## Request
Starting with the line that contains "Demurrer to a Declaration.", copy every line through the end of the data below, exactly and with nothing added.

## Material for the task
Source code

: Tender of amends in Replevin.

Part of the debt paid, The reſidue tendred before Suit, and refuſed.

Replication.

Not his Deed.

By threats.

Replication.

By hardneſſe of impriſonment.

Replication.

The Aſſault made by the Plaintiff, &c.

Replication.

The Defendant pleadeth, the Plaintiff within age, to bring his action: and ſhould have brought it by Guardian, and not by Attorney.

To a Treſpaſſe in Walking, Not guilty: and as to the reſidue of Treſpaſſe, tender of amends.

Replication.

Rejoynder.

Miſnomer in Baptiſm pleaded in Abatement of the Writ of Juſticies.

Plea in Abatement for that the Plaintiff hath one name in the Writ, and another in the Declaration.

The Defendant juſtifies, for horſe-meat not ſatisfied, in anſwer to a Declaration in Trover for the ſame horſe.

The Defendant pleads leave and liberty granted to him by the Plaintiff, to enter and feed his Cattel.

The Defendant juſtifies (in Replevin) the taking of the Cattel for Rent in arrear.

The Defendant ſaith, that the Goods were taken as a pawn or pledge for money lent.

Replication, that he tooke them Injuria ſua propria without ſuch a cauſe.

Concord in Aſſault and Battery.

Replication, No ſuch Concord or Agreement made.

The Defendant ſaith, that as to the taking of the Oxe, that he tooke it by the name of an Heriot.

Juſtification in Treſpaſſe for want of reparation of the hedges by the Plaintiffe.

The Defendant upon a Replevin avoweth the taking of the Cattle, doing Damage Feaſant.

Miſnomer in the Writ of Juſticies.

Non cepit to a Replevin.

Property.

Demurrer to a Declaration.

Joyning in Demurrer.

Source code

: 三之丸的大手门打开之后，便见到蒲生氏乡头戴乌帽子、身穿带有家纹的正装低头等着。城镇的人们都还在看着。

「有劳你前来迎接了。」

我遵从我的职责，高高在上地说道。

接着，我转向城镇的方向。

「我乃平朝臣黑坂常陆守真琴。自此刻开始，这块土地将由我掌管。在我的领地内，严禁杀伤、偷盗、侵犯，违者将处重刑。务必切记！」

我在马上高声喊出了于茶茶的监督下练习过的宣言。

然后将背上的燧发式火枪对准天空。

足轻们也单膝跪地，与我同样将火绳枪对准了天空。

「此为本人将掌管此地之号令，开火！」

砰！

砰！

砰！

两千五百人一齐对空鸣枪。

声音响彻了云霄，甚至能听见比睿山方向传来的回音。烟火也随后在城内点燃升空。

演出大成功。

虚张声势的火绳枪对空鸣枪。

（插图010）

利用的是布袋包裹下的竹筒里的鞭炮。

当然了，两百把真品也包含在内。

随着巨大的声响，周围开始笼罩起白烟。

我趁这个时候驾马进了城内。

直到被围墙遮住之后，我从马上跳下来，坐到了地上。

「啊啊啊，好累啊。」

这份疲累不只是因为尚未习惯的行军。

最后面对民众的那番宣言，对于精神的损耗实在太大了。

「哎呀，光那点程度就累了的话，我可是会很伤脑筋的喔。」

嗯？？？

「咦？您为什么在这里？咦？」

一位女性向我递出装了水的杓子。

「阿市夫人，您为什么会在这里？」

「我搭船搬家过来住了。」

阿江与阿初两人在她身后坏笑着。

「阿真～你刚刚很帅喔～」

## Output of the exercise
Demurrer to a Declaration.

Joyning in Demurrer.

Source code

: 三之丸的大手门打开之后，便见到蒲生氏乡头戴乌帽子、身穿带有家纹的正装低头等着。城镇的人们都还在看着。

「有劳你前来迎接了。」

我遵从我的职责，高高在上地说道。

接着，我转向城镇的方向。

「我乃平朝臣黑坂常陆守真琴。自此刻开始，这块土地将由我掌管。在我的领地内，严禁杀伤、偷盗、侵犯，违者将处重刑。务必切记！」

我在马上高声喊出了于茶茶的监督下练习过的宣言。

然后将背上的燧发式火枪对准天空。

足轻们也单膝跪地，与我同样将火绳枪对准了天空。

「此为本人将掌管此地之号令，开火！」

砰！

砰！

砰！

两千五百人一齐对空鸣枪。

声音响彻了云霄，甚至能听见比睿山方向传来的回音。烟火也随后在城内点燃升空。

演出大成功。

虚张声势的火绳枪对空鸣枪。

（插图010）

利用的是布袋包裹下的竹筒里的鞭炮。

当然了，两百把真品也包含在内。

随着巨大的声响，周围开始笼罩起白烟。

我趁这个时候驾马进了城内。

直到被围墙遮住之后，我从马上跳下来，坐到了地上。

「啊啊啊，好累啊。」

这份疲累不只是因为尚未习惯的行军。

最后面对民众的那番宣言，对于精神的损耗实在太大了。

「哎呀，光那点程度就累了的话，我可是会很伤脑筋的喔。」

嗯？？？

「咦？您为什么在这里？咦？」

一位女性向我递出装了水的杓子。

「阿市夫人，您为什么会在这里？」

「我搭船搬家过来住了。」

阿江与阿初两人在她身后坏笑着。

「阿真～你刚刚很帅喔～」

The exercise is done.